If you think about it, a window is basically a hole in the wall with glass in it. Holes let air in and out, and glass does nothing to stop heat from moving where it isn’t wanted. That doesn’t mean windows are bad to have in your home. It just means that you have to be smart about maintaining them.
For example, if you live in an old home that has never had the windows replaced, there is a chance that new, energy-efficient windows might return some or all of their cost to you in energy savings. Even if you are not interested in replacing your windows, you have several options for making your current windows more energy efficient.

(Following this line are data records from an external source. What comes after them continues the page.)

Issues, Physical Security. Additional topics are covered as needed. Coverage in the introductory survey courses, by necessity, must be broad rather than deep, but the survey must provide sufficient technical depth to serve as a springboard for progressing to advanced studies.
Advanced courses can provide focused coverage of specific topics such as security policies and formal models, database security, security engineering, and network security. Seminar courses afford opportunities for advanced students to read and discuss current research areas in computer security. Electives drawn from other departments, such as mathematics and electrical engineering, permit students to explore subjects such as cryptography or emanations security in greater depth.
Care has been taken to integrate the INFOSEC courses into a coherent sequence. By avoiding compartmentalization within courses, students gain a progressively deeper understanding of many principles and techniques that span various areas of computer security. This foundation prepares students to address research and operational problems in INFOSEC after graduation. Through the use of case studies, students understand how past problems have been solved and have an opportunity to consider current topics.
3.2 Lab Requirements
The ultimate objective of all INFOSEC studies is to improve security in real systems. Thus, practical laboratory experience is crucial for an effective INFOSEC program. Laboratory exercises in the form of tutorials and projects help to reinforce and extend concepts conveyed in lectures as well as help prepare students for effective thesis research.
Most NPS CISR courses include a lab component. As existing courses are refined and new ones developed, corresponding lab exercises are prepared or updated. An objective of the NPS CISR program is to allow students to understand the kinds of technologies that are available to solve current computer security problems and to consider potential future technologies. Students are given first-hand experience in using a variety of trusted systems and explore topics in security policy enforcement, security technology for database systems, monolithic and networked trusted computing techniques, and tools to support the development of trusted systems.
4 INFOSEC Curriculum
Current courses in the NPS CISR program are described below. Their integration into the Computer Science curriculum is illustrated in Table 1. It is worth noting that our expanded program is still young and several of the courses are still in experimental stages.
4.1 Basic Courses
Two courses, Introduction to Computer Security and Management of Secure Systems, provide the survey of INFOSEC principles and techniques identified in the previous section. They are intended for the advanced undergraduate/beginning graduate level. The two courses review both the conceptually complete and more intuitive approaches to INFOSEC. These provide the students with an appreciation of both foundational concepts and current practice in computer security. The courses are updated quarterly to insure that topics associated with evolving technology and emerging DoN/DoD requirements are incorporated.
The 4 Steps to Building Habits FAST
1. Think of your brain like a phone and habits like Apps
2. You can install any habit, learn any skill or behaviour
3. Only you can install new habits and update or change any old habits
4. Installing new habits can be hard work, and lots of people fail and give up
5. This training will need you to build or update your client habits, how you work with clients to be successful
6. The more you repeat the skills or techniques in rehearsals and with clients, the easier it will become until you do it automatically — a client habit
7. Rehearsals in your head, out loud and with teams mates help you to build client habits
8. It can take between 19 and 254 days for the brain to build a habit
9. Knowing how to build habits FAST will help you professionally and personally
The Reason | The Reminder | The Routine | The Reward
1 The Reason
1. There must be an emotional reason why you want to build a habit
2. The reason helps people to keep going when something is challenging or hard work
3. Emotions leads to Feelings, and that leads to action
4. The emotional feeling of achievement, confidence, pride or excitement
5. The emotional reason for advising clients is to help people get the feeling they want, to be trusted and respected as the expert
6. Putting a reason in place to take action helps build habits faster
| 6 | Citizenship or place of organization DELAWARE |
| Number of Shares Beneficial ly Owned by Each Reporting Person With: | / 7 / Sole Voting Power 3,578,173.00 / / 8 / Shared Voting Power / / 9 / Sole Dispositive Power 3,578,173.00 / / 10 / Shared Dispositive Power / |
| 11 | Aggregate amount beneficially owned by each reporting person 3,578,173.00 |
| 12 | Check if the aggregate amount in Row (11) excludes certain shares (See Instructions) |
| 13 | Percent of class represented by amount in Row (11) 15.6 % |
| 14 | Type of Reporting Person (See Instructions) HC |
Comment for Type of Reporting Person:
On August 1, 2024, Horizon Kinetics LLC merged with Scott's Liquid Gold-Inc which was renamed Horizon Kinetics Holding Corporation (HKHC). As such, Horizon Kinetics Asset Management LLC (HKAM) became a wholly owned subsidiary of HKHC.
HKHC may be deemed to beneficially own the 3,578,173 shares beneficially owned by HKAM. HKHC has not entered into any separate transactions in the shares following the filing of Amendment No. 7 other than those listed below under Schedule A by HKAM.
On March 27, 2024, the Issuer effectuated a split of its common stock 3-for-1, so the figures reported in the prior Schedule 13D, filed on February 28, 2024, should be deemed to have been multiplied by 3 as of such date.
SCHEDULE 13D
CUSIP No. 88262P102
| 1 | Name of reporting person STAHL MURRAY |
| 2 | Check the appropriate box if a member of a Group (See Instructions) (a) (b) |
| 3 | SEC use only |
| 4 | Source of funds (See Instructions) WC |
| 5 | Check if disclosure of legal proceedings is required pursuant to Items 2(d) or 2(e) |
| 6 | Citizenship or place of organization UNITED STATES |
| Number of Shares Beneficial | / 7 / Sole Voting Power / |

- Install storm windows. When properly installed, storm windows are good for stopping air transfer from outside to inside.You have many options when it comes to storm windows, making it likely that you can find something that fits what you need.
- Hang curtains or other window treatments. Although curtains and blinds aren’t very useful for stopping air flow, they are good at blocking heat from transferring in during the summer or out during the winter.
- Caulk air leaks. Perhaps one of the least expensive but most effective solutions, caulking your window frames to stop air leaks can do wonders for your energy bill. Since caulk can shrink or crumble, make sure to check it periodically and reapply as needed.
- Add weatherstripping. If you have any openable windows, even if you don’t typically open them, apply weatherstripping to create a seal when they’re closed.
- Shade your windows. Awning provides shade that will keep down heat transfer in the summer. Bushes or trees can have a similar benefit.